Comtesse de Bouchard: a Pink Flowering Vine for the Perennial Garden

Problem solving is an exciting aspect of perennial gardening. When my neighbor installed a swimming pool last season, municipal by-laws compelled him to secure his back yard. He chose to surround his property with a beige-colored vinyl mesh fence. My challenge was to camouflage that portion of the fence that divided our two properties.

The  plan was to cover the fence with flowering vines. I began the project by planting bluish-purple Clematis Durandii, purple-blue Clematis Jackmanii and vivid mauve-blue Clematis Elsa Spath.

This selection established a richly colored background to showcase perennials that would ultimately grow in front of the vines. Once the blue-purple theme was in place, I found an on-line supplier from whom I was able to purchase 2 unusual flowering vines: Schizophragma hydrangeoides Moonlight, with white flowers and Schizophragma hydrangeoides Rosea, blooming in pink. These arrived by mail, rather small in size, grew very little and did not bloom this first season. However the Clematis vines were mature when I bought them and they bloomed impressively.

The Clematis are happy in their location because the upper portions get sun and the roots are shaded by the perennials. Now that I see how well they have grown here, I am ready to kick it up a notch, so to speak. Next spring I plan to insert cyclamen-pink Clematis Comtesse de Bouchard between the purple-blue Clematis to create additional color drama. I understand that the pink petals might fade in the afternoon sun. I’ll take that chance. I have 40 feet of fence to cover and experimenting will be fun.

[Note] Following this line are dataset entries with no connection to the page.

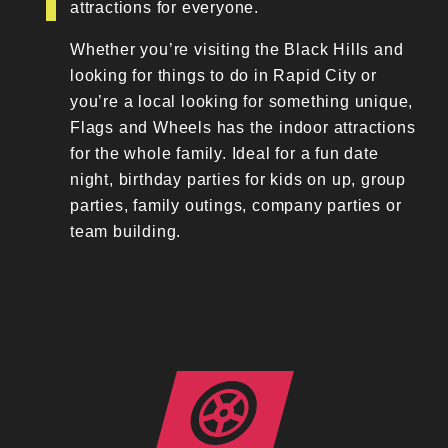
attractions for everyone.
Whether you’re visiting the Black Hills and
looking for things to do in Rapid City or
you’re a local looking for something unique,
Flags and Wheels has the indoor attractions
for the whole family. Ideal for a fun date
night, birthday parties for kids on up, group
parties, family outings, company parties or
team building.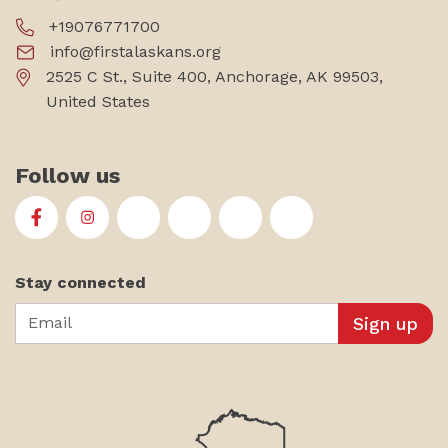
+19076771700
info@firstalaskans.org
2525 C St., Suite 400, Anchorage, AK 99503,
United States
Follow us
First Alaskans Institute on Facebook
First Alaskans Institute on Instagram
First Alaskans Institute on Twitter
First Alaskans Institute on YouTu
First Alaskans Institute on
First Alaskans Insti
Stay connected
Email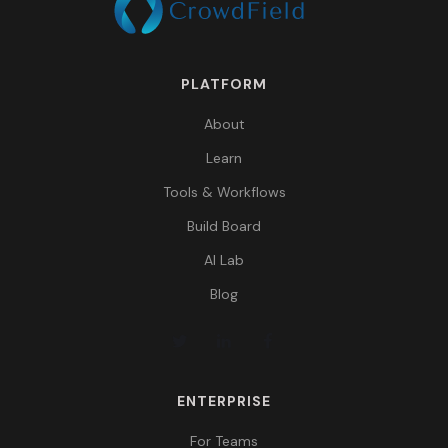
PLATFORM
About
Learn
Tools & Workflows
Build Board
AI Lab
Blog
ENTERPRISE
For Teams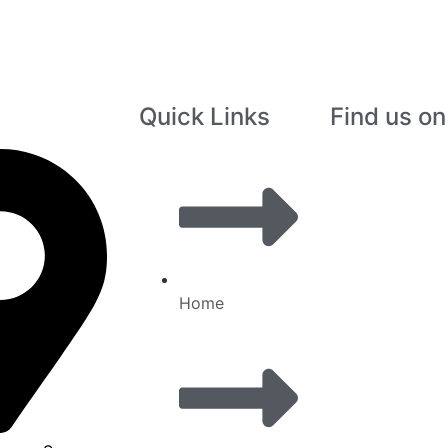
Quick Links
Find us o
Home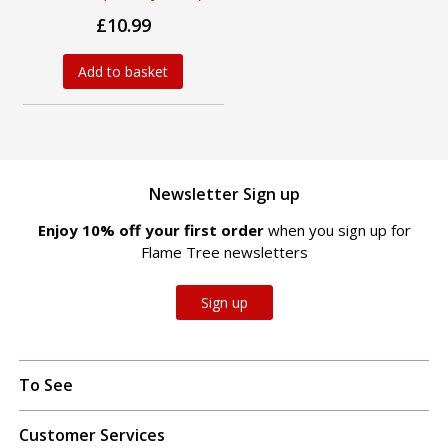
£10.99
Add to basket
Newsletter Sign up
Enjoy 10% off your first order
when you sign up for
Flame Tree newsletters
Sign up
To See
Customer Services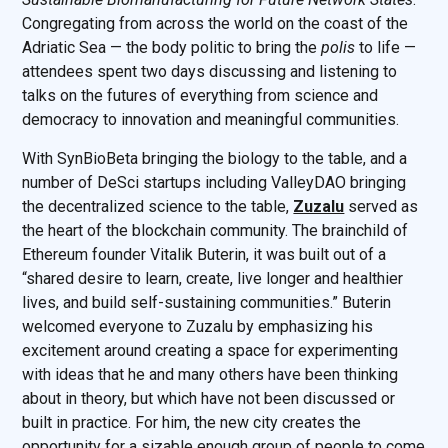
Congregating from across the world on the coast of the
Adriatic Sea — the body politic to bring the
polis
to life —
attendees spent two days discussing and listening to
talks on the futures of everything from science and
democracy to innovation and meaningful communities.
With SynBioBeta bringing the biology to the table, and a
number of DeSci startups including ValleyDAO bringing
the decentralized science to the table,
Zuzalu
served as
the heart of the blockchain community. The brainchild of
Ethereum founder Vitalik Buterin, it was built out of a
“shared desire to learn, create, live longer and healthier
lives, and build self-sustaining communities.” Buterin
welcomed everyone to Zuzalu by emphasizing his
excitement around creating a space for experimenting
with ideas that he and many others have been thinking
about in theory, but which have not been discussed or
built in practice. For him, the new city creates the
opportunity for a sizable enough group of people to come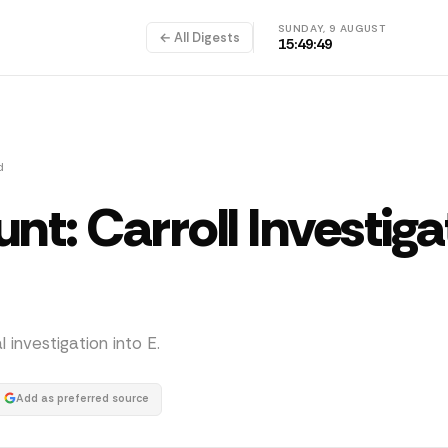
SUNDAY, 9 AUGUST
← All Digests
15:49:50
d
nt: Carroll Investiga
investigation into E.
Add as preferred source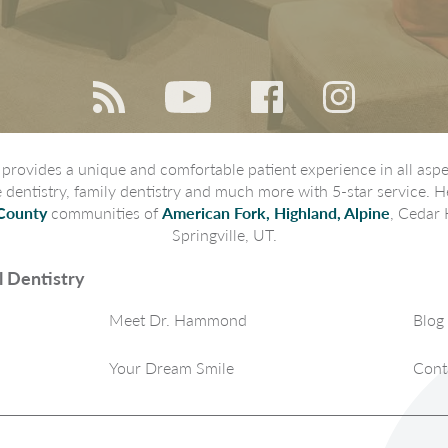
rovides a unique and comfortable patient experience in all aspec
ve dentistry, family dentistry and much more with 5-star service. H
County
communities of
American Fork, Highland, Alpine
, Cedar 
Springville, UT.
 Dentistry
Meet Dr. Hammond
Blog
Your Dream Smile
Cont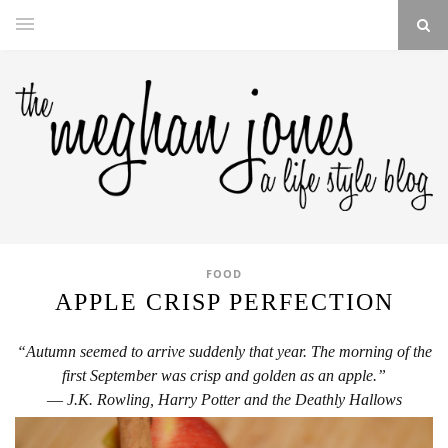
FOOD
APPLE CRISP PERFECTION
“Autumn seemed to arrive suddenly that year. The morning of the
first Septe
mber was crisp and golden as an apple.”
― J.K. Rowling, Harry Potter and the Deathly Hallows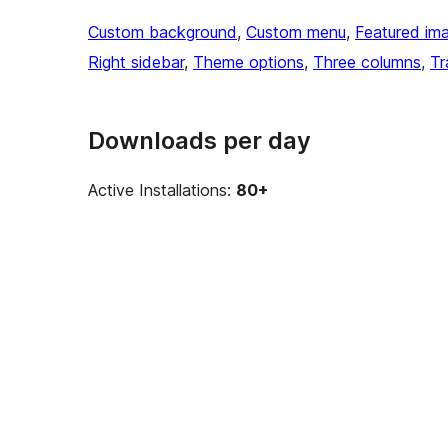
Custom background
, 
Custom menu
, 
Featured im
Right sidebar
, 
Theme options
, 
Three columns
, 
Tr
Downloads per day
Active Installations:
80+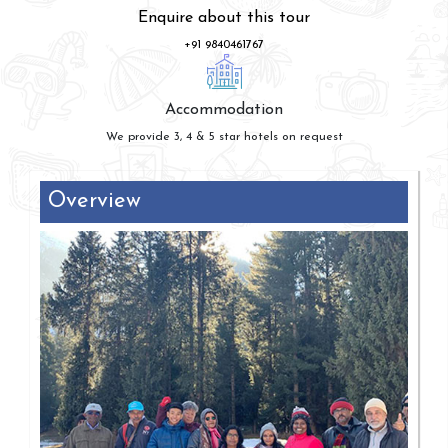
Enquire about this tour
+91 9840461767
Accommodation
We provide 3, 4 & 5 star hotels on request
Overview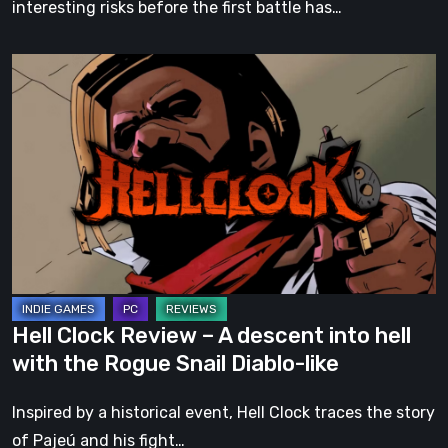
interesting risks before the first battle has…
Hell
Clock
Review
–
A
descent
into
hell
with
the
Hell Clock Review – A descent into hell
Rogue
with the Rogue Snail Diablo-like
Snail
Diablo-
Inspired by a historical event, Hell Clock traces the story
like
of Pajeú and his fight…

Comtesse de Bouchard belongs to that class of vines that needs trimming in the spring because it blooms on new growth. The truth is that I have never trimmed Clematis in the past. I want the vines of the previous season to act as supports for the following year’s growth; in winter, these now-brown bushy vines offer textural interest to the garden as well. Some gardeners report that Comtesse needs hard pruning. I wonder if it’s because the dense and heavy vines threaten the integrity of their support structures.

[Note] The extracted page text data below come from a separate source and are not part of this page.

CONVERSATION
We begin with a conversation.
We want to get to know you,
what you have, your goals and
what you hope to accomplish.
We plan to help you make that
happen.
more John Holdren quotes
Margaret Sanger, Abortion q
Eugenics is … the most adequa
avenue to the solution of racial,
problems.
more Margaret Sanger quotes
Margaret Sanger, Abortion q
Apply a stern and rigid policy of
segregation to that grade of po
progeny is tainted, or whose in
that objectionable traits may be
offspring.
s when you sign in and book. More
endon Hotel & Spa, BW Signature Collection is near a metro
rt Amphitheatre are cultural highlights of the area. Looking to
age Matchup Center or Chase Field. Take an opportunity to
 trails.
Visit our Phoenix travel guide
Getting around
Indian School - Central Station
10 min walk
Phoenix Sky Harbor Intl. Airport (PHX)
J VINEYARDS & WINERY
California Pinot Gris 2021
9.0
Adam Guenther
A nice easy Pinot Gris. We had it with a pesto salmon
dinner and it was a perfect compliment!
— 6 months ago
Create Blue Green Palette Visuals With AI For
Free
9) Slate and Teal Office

This pink Clematis was chosen because it is one of the most popular vines of its species. It produces flowers 5 inch wide. The petals, the texture of crêpe paper, appear to smother the vine in pink. It blooms from midsummer until early fall, in sun to part shade; it is hardy in zones 4 to 9 and can reach a height of anywhere from 6 to 12 feet. Some growers even report success growing this cultivar in full shade.

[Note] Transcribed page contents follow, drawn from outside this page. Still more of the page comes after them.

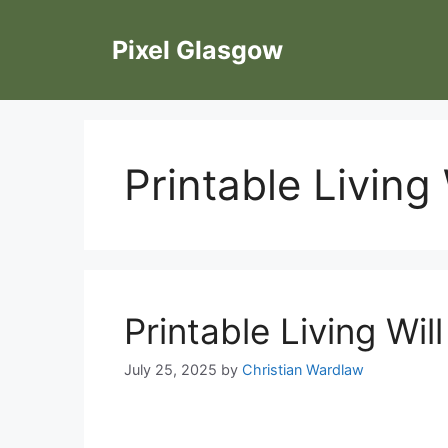
Skip
to
Pixel Glasgow
content
Printable Living
Printable Living Wil
July 25, 2025
by
Christian Wardlaw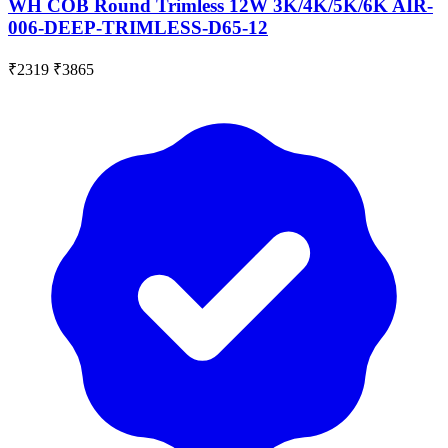
WH COB Round Trimless 12W 3K/4K/5K/6K AIR-
006-DEEP-TRIMLESS-D65-12
₹2319
₹3865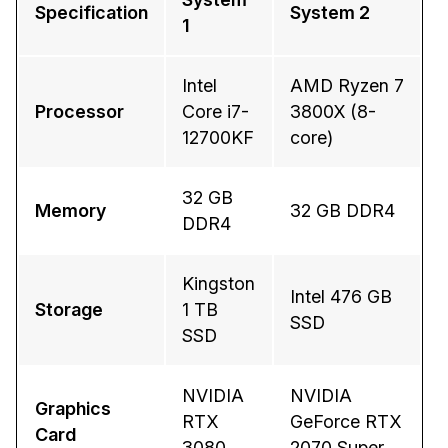
Specification
System 2
1
IT & Operations
Intel
AMD Ryzen 7
Insurance
Processor
Core i7-
3800X (8-
12700KF
core)
32 GB
Memory
32 GB DDR4
DDR4
Kingston
Intel 476 GB
Storage
1 TB
SSD
SSD
NVIDIA
NVIDIA
Graphics
RTX
GeForce RTX
Card
3080
2070 Super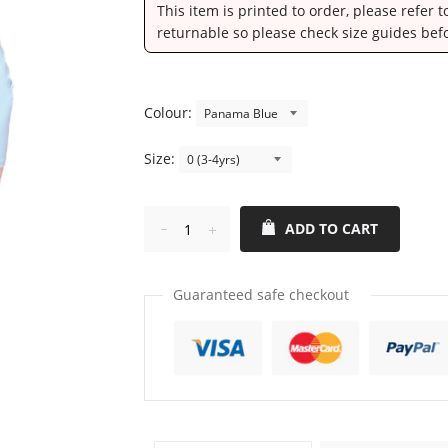
This item is printed to order, please refer 
returnable so please check size guides bef
Colour:
Size:
ADD TO CART
Reduce
Increase
item
item
quantity
quantity
Guaranteed safe checkout
by
by
one
one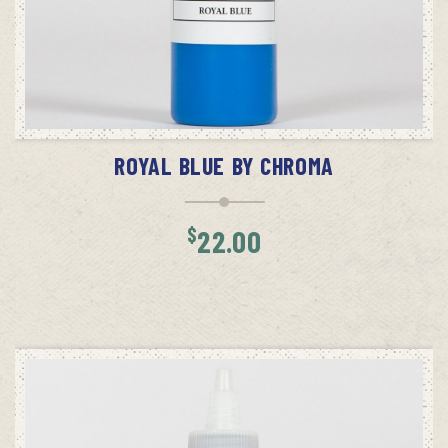
ADD TO CART
ROYAL BLUE BY CHROMA
$
22.00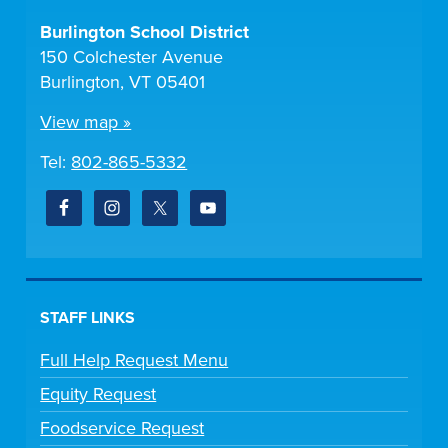
Burlington School District
150 Colchester Avenue
Burlington, VT 05401
View map »
Tel:
802-865-5332
STAFF LINKS
Full Help Request Menu
Equity Request
Foodservice Request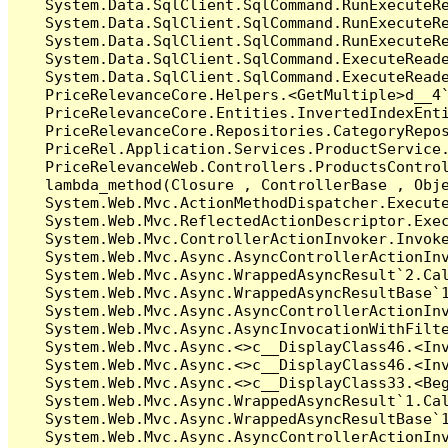
   System.Data.SqlClient.SqlCommand.RunExecuteR
   System.Data.SqlClient.SqlCommand.RunExecuteR
   System.Data.SqlClient.SqlCommand.RunExecuteRe
   System.Data.SqlClient.SqlCommand.ExecuteReade
   System.Data.SqlClient.SqlCommand.ExecuteReade
   PriceRelevanceCore.Helpers.<GetMultiple>d__4`
   PriceRelevanceCore.Entities.InvertedIndexEnt
   PriceRelevanceCore.Repositories.CategoryRepo
   PriceRel.Application.Services.ProductService
   PriceRelevanceWeb.Controllers.ProductsContro
   lambda_method(Closure , ControllerBase , Obje
   System.Web.Mvc.ActionMethodDispatcher.Execute
   System.Web.Mvc.ReflectedActionDescriptor.Exec
   System.Web.Mvc.ControllerActionInvoker.Invoke
   System.Web.Mvc.Async.AsyncControllerActionInv
   System.Web.Mvc.Async.WrappedAsyncResult`2.Cal
   System.Web.Mvc.Async.WrappedAsyncResultBase`1
   System.Web.Mvc.Async.AsyncControllerActionInv
   System.Web.Mvc.Async.AsyncInvocationWithFilte
   System.Web.Mvc.Async.<>c__DisplayClass46.<Inv
   System.Web.Mvc.Async.<>c__DisplayClass46.<Inv
   System.Web.Mvc.Async.<>c__DisplayClass33.<Beg
   System.Web.Mvc.Async.WrappedAsyncResult`1.Cal
   System.Web.Mvc.Async.WrappedAsyncResultBase`1
   System.Web.Mvc.Async.AsyncControllerActionInv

Because it is dense and heavy, it needs a strong structure for climbing. Trellises made of light-weight wood are too weak. A sturdy fence, an arbor or a pergola are all ideal supports. Like most Clematis, it will require help to establish itself upright for the first few years. Then, the previous season’s vines will trap some of the upward reaching new growth. The gardener will only have to assist part of the vine to climb. I am fortunate that my neighbor sunk his fence posts into reinforced concrete for strength and chose vinyl wire mesh fencing. The wires eliminate the need for cord or stakes to support my vines. All I need to do is to insert a petiole into the mesh. By naturaly twining itself around the wire, the petiole will keep the vine growing in an upright direction.